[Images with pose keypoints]
* * * * * * * * *

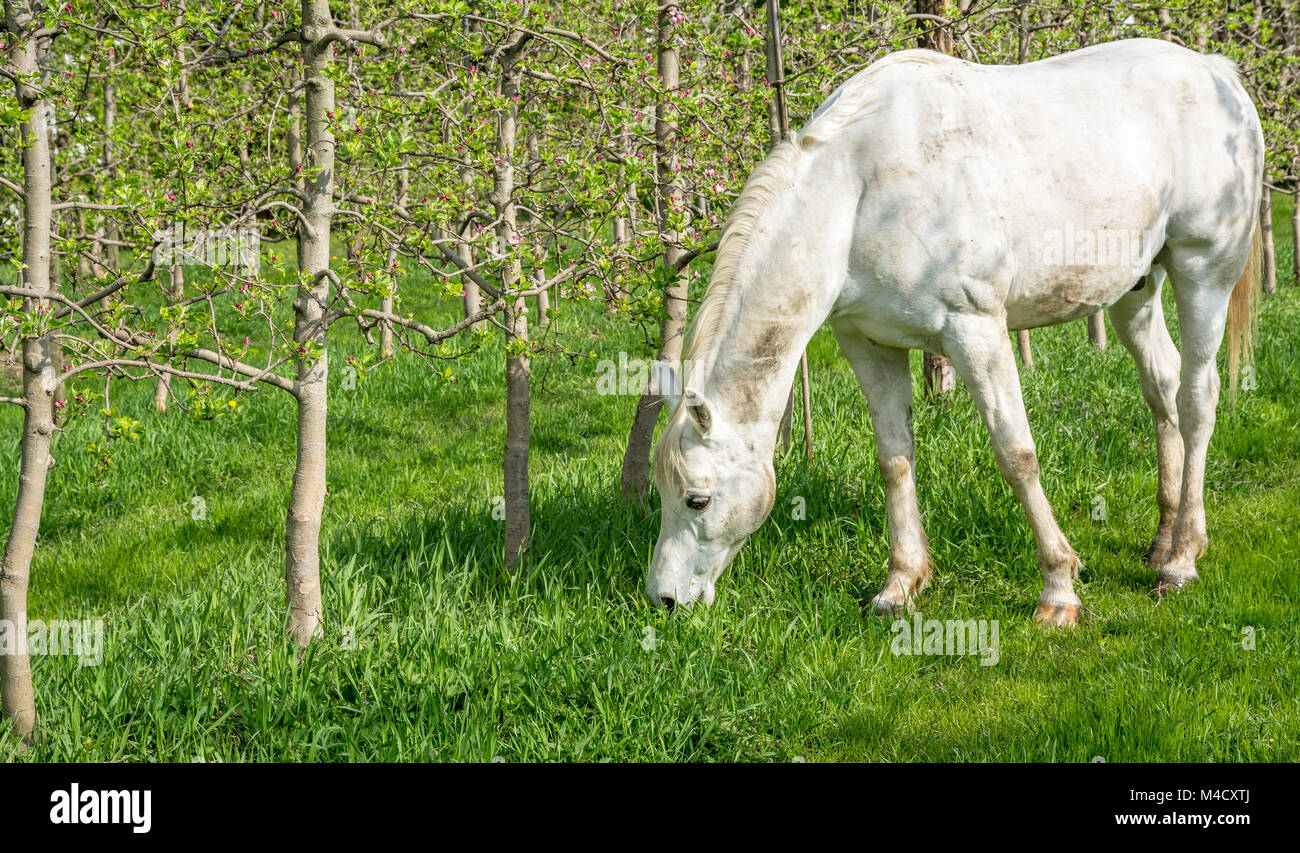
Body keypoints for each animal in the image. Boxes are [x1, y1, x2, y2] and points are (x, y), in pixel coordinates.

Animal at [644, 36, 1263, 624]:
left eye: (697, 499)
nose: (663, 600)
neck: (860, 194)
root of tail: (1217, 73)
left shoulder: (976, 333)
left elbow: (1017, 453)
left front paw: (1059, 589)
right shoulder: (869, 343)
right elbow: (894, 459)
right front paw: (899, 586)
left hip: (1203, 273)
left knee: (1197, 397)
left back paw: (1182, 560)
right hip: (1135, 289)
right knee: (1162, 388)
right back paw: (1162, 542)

* * * * * * * * *

Transcribe all of the lines above exactly as given. The pictures stay out.

Body keypoints for each animal in the image. Boxes are [x1, y1, x2, y2] and points are (x, y), in pixel coordinates.

Animal at [644, 36, 1263, 624]:
left eye: (697, 499)
nose: (663, 600)
neck: (860, 194)
root of tail: (1217, 73)
left shoulder: (976, 333)
left elbow: (1017, 453)
left front paw: (1059, 589)
right shoulder: (869, 343)
right elbow: (894, 459)
right front paw: (899, 586)
left hip: (1203, 273)
left knee: (1197, 397)
left back paw: (1182, 560)
right hip: (1135, 289)
right knee: (1162, 388)
right back paw: (1162, 542)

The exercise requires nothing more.